In maart 2022 was het opnieuw raak. Toen werden internet-routers van honderden kleinere bedrijven, ook in en rond de Rotterdamse haven, het doelwit van een zeer schadelijke hack. De MIVD wees een bekende Russische militaire hackersgroep aan als schuldige. Sindsdien is de ‘digitale afweer’ opgeschroefd in en rond havens waar militair materieel wordt doorgevoerd.
Westerse inlichtendiensten vermoeden dat de onbemande vliegtuigjes kwetsbare plekken in de Europese infrastructuur in kaart brengen.

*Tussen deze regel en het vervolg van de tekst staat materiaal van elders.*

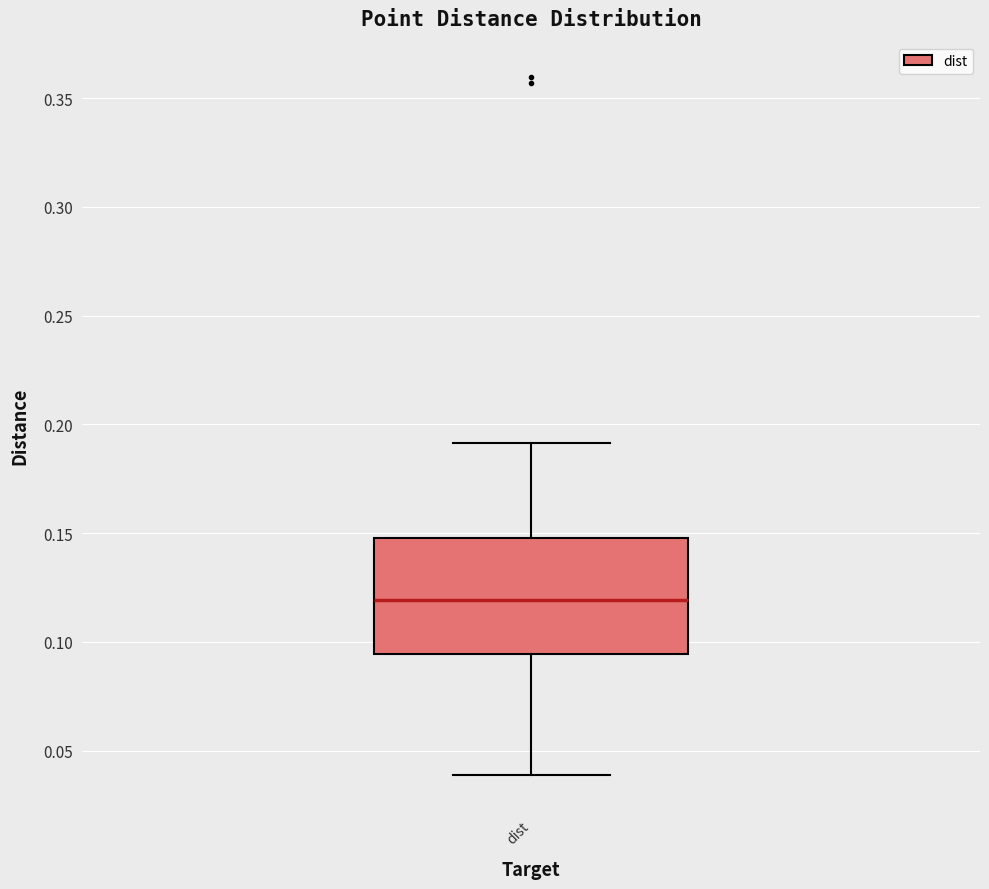

Where does the upper whisker of the box for dist end on the y-axis? The values are not printed on the chart, so give them approximately, as read against the axis.

0.190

Inmiddels doemt een ander gevaar op. Op meerdere plekken in Europa verschenen mysterieuze drones boven strategisch belangrijke plekken. Hun herkomst was onduidelijk, bestuurders werden zelden getraceerd. Ramstein Air Base, de belangrijkste Amerikaanse basis in Duitsland, had er last van, net als de Duitse wapenfabrikant Rheinmetall in Düsseldorf en chemie-gigant BASF in Ludwigshafen. Ook verschenen de onbemande vliegtuigjes boven een terminal voor vloeibaar aardgas (LNG) in het Duitse Brunsbüttel ten noordwesten van Hamburg. In het Verenigd Koninkrijk vlogen drones boven luchtmachtbases in Mildenhall (Suffolk) en Feltwell (Norfolk). Westerse inlichtendiensten vermoeden dat de onbemande vliegtuigjes kwetsbare plekken in de Europese infrastructuur in kaart brengen.
Neerhalen van drones
Nederland is druk bezig zich te wapenen tegen dit soort nieuwe spionage-acties, zegt Groen, die als voorbereiding kunnen dienen voor sabotage van delen van de route en tussenstops. Tot dusver zijn dergelijke drones niet boven belangrijke doorvoerhavens in Nederland gesignaleerd, maar dat kan volgens Groen veranderen. Inmiddels zijn installaties opgesteld voor „elektronische verstorings-maatregelen”. „Die kunnen drones desnoods uit de lucht halen”, aldus de officier.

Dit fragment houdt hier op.